Work instructions>
a – Output everything from "The autoscaler is" down to "script to a remote Ray cluster." in the Ray cluster documentation, copied word for word.
b – In the Ray cluster documentation, on which node does the autoscaler run?

Source document>
╔══
A worker node is any node in the Ray cluster that is not functioning as head node.
Therefore, worker nodes are simply responsible for executing tasks and actors.
When a worker node is launched, it will be given the address of the head node to
form a cluster.

.. _cluster-launcher:

Cluster launcher
----------------

The cluster launcher is a process responsible for bootstrapping the Ray cluster
by launching the :ref:`head node<cluster-head-node>`. For more information on how
to use the cluster launcher, refer to
:ref:`cluster launcher CLI commands documentation<cluster-commands>` and the
corresponding :ref:`documentation for the configuration file<cluster-config>`.

.. _cluster-autoscaler:

Autoscaler
----------

The autoscaler is a process that runs on the :ref:`head node<cluster-head-node>`
and is responsible for adding or removing :ref:`worker nodes<cluster-worker-node>`
to meet the needs of the Ray workload while matching the specification in the
:ref:`cluster config file<cluster-config>`. In particular, if the resource
demands of the Ray workload exceed the current capacity of the cluster, the
autoscaler will try to add nodes. Conversely, if a node is idle for long enough,
the autoscaler will remove it from the cluster. To learn more about autoscaling,
refer to the :ref:`Ray cluster deployment guide<deployment-guide-autoscaler>`.

Ray Client
----------
The Ray Client is an API that connects a Python script to a remote Ray cluster.
To learn more about the Ray Client, you can refer to the :ref:`documentation<ray-client>`.

Job submission
--------------

Ray Job submission is a mechanism to submit locally developed and tested applications
to a remote Ray cluster. It simplifies the experience of packaging, deploying,
and managing a Ray application. To learn more about Ray jobs, refer to the
:ref:`documentation<ray-job-submission-api-ref>`.

Cloud clusters
--------------

If you’re using AWS, Azure, GCP or Aliyun, you can use the
:ref:`Ray cluster launcher<cluster-launcher>` to launch cloud clusters, which
greatly simplifies the cluster setup process.

Cluster managers
----------------

You can simplify the process of managing Ray clusters using a number of popular
cluster managers including :ref:`Kubernetes<ray-k8s-deploy>`,
:ref:`YARN<ray-yarn-deploy>`, :ref:`Slurm<ray-slurm-deploy>` and :ref:`LSF<ray-LSF-deploy>`.

Kubernetes (K8s) operator
-------------------------

Deployments of Ray on Kubernetes are managed by the Ray Kubernetes Operator. The
Ray Operator makes it easy to deploy clusters of Ray pods within a Kubernetes
cluster. To learn more about the K8s operator, refer to
the :ref:`documentation<ray-operator>`.
╚══
Excerpted data>
╔══
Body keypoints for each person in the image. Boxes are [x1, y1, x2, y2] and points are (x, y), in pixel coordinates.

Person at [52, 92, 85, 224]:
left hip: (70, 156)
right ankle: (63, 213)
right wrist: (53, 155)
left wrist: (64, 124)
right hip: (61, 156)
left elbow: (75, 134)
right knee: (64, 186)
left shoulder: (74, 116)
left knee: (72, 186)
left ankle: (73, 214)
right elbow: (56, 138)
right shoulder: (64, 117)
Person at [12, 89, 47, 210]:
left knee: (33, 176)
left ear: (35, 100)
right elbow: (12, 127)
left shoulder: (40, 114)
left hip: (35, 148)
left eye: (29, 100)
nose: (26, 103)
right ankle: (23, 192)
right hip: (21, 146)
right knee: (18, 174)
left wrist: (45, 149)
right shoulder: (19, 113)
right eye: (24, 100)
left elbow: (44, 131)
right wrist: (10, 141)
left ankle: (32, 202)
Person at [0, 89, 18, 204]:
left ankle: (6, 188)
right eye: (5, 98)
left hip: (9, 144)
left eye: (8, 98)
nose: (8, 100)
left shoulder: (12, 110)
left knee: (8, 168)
╚══
Results for the exercise>
a –
The autoscaler is a process that runs on the :ref:`head node<cluster-head-node>`
and is responsible for adding or removing :ref:`worker nodes<cluster-worker-node>`
to meet the needs of the Ray workload while matching the specification in the
:ref:`cluster config file<cluster-config>`. In particular, if the resource
demands of the Ray workload exceed the current capacity of the cluster, the
autoscaler will try to add nodes. Conversely, if a node is idle for long enough,
the autoscaler will remove it from the cluster. To learn more about autoscaling,
refer to the :ref:`Ray cluster deployment guide<deployment-guide-autoscaler>`.

Ray Client
----------
The Ray Client is an API that connects a Python script to a remote Ray cluster.

b – The head node.